Ed è da questo “atteggiamento elettorale”, praticamente dovuto,
che scaturisce un meccanismo paradossale. Qualsiasi accordo necessario
per vincere, infatti, potrà facilmente essere fatto digerire ai
propri elettori; accordi che, inevitabilmente, premieranno in modo eccessivo
le richieste (i ricatti veri!) delle formazioni (quando non anche il semplice
pulviscolo che non rappresenta neanche se stesso) di centro.
Per concludere, se il problema è quello di escogitare
una legge elettorale che impedisca la degenerazione della politica, che
impedisca la degenerazione del sistema dei partiti, la scelta maggioritaria
rappresenta allora la peggiore delle soluzioni. O meglio, non soltanto
non è una soluzione, ma addirittura costituisce un peggioramento
dal quale potrebbe divenire impossibile tornare indietro.
Mi permetto, infine, una critica al modello americano e inglese sulla
base dei fatti. Anche qui, molti luoghi comuni e delle false convinzioni.
Per quanto riguarda l'Inghilterra, come giustamente viene definito
il modello, siamo di fronte ad un governo del Premier, con i deputati che
sono soggetti alla più severa disciplina di partito, pena la non
ricandidatura: altro che rapporto diretto elettore-eletto!

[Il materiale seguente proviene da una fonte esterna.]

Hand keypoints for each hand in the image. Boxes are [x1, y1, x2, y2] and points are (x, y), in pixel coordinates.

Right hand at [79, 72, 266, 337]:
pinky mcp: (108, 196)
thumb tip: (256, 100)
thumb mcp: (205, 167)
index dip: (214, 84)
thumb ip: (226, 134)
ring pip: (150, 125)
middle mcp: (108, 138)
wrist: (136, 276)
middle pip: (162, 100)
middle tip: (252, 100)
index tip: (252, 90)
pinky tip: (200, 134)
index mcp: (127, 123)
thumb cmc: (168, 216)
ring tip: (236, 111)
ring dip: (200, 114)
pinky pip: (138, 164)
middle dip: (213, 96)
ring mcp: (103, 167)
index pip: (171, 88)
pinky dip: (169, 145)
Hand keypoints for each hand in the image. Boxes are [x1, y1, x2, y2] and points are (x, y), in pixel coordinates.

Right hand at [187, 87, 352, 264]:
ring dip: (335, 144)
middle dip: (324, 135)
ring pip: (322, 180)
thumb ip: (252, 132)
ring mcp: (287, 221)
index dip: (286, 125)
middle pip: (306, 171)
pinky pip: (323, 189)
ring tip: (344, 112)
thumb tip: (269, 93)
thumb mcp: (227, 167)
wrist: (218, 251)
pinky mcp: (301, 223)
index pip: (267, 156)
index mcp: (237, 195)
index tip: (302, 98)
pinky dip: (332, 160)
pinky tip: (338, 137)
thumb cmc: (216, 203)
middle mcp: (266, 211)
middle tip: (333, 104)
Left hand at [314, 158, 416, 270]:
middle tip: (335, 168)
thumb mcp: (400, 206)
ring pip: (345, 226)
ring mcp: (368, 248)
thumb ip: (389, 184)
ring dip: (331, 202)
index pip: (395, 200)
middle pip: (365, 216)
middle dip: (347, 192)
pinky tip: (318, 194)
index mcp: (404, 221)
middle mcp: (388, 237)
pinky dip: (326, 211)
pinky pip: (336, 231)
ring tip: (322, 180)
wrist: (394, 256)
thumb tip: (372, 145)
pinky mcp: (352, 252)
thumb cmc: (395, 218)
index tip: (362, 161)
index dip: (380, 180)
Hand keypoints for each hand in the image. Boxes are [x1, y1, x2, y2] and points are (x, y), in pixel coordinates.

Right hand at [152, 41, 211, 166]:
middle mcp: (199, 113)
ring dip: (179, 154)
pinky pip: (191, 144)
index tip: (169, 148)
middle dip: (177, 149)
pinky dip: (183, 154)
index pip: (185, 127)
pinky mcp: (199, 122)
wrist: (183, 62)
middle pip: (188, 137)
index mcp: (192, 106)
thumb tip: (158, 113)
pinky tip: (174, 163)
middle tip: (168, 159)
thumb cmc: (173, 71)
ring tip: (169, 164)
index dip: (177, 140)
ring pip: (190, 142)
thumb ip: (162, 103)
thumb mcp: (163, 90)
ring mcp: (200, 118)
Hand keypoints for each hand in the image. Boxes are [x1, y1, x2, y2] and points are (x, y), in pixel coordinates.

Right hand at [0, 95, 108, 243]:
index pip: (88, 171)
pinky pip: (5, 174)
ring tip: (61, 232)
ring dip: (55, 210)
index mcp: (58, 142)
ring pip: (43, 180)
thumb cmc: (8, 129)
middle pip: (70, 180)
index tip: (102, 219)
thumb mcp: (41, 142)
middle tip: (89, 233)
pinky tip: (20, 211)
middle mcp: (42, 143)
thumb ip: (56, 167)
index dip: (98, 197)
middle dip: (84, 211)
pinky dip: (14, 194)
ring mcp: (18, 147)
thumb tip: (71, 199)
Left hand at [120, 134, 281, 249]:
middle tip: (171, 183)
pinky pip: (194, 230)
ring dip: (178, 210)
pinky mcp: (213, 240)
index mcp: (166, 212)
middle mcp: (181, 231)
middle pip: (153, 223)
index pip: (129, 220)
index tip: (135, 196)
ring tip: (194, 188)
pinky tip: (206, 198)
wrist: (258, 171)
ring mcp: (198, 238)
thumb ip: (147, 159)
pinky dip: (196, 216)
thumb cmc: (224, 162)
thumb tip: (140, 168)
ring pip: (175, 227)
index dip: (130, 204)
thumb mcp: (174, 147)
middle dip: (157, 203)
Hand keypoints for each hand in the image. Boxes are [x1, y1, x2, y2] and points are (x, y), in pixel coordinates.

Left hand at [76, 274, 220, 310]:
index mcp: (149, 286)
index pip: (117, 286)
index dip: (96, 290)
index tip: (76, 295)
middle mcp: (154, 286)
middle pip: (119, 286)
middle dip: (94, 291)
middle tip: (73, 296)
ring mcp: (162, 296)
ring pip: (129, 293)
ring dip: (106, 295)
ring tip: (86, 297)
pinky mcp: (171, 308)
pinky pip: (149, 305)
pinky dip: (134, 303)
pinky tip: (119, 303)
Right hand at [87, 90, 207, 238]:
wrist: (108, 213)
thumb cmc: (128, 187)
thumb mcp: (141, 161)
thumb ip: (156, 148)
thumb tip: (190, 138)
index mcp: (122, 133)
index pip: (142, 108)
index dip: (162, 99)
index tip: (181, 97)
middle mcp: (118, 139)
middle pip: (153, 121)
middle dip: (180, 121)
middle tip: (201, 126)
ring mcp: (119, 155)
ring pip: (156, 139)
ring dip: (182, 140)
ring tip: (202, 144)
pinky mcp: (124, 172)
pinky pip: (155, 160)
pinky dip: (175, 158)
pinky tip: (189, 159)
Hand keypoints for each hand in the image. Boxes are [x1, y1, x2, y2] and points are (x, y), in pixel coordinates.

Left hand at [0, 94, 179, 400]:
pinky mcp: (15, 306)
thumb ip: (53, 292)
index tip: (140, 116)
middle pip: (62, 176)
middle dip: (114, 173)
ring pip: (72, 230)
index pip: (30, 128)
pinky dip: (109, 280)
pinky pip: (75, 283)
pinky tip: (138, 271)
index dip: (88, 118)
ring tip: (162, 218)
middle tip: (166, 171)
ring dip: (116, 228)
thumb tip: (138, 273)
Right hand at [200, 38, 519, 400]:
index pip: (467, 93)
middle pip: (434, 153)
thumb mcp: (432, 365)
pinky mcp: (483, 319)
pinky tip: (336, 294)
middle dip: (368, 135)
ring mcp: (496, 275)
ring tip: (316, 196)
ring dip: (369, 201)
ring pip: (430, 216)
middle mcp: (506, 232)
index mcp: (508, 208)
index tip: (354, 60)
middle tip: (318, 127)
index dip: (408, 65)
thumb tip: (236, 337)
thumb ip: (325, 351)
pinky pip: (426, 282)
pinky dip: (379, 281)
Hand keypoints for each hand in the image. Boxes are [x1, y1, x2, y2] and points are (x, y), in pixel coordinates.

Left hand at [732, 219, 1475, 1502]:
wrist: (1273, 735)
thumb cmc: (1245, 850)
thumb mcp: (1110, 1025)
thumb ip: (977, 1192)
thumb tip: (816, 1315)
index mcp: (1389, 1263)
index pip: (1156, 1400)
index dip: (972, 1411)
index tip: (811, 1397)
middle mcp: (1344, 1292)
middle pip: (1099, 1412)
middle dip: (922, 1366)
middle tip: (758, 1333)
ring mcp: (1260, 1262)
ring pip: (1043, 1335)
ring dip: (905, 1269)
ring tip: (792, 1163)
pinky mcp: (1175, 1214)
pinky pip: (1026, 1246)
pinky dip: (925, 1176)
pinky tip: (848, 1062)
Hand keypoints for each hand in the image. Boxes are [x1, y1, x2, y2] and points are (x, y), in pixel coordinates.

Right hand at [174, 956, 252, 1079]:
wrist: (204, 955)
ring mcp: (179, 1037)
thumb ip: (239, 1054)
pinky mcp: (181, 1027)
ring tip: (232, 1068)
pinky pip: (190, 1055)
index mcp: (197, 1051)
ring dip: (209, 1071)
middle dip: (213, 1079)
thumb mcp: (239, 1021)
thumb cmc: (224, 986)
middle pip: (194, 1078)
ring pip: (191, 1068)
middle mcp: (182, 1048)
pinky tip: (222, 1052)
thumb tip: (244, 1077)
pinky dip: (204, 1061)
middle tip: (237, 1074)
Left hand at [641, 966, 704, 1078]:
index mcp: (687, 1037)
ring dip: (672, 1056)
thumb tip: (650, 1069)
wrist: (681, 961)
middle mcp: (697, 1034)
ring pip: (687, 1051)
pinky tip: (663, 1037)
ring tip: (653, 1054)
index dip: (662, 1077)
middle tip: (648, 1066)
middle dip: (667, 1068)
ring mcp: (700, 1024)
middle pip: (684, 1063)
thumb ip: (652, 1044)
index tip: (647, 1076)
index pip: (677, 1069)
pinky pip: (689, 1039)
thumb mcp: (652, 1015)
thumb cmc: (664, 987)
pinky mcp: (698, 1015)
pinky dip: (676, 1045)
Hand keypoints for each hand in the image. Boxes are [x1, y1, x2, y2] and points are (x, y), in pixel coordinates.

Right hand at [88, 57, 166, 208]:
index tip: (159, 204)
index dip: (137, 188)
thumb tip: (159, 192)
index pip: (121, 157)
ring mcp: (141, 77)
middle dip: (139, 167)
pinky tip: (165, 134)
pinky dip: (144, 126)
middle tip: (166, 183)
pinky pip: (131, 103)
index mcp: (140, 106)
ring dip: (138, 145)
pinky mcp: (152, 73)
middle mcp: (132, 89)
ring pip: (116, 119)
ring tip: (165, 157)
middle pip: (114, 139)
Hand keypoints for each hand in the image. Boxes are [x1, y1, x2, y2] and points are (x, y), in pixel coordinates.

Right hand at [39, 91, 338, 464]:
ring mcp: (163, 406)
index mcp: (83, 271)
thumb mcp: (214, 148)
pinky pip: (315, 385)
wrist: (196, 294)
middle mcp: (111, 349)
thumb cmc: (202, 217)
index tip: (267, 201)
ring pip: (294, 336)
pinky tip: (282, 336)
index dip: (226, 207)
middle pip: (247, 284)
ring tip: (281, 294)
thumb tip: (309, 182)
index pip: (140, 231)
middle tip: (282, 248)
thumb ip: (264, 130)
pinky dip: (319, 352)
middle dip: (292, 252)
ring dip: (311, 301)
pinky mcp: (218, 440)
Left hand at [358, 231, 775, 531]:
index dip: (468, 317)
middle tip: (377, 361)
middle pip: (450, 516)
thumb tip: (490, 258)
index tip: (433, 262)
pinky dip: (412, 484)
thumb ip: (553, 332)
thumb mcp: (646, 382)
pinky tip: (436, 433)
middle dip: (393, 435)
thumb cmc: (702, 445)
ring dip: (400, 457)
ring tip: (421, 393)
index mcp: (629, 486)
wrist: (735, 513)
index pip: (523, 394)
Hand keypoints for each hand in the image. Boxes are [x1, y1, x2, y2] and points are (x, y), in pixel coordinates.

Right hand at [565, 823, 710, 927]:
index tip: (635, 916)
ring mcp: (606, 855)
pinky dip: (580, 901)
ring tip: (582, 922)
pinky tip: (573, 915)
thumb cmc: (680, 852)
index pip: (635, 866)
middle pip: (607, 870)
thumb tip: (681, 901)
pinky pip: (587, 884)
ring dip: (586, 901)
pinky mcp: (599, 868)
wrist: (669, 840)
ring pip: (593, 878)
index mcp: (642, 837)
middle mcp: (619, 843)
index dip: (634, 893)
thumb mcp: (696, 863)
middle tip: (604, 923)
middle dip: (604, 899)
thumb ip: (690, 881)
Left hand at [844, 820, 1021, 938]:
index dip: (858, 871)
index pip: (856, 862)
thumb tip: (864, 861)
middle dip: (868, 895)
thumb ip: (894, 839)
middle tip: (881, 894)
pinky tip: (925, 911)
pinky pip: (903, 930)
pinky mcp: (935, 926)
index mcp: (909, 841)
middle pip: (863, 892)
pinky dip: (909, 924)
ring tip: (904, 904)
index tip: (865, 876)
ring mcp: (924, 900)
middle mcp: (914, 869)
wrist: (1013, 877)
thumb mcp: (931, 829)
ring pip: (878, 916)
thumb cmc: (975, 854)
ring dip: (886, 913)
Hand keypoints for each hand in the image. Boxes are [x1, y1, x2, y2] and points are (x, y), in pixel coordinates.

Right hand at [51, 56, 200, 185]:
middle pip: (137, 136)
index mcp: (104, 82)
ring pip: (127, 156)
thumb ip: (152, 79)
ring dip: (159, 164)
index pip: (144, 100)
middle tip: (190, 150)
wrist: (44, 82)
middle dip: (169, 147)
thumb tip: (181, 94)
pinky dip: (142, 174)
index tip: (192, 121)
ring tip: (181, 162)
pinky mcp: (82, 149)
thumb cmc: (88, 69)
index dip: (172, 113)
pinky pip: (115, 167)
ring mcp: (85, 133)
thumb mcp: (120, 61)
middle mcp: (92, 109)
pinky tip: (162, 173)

Anche per gli Stati Uniti l'idea che i partiti siano meno invadenti
che altrove non sembra trovare conforto nella realtà di tutti i
giorni. Le frequenti tornate elettorali (presidenziali ogni 4 anni; elezioni
parziali del Senato ogni due anni ed elezione della Camera sempre ogni
due anni) da sole danno l'idea di macchine elettorali in perenne attività.
Per non parlare delle spese elettorali, ormai sull'ordine delle decine
di miliardi per candidato; e questo tanto per rimanere in tema di rapporti
franchi e leali con gli elettori del proprio collegio ... fatti a suon
di miliardi e di lobby che li elargiscono.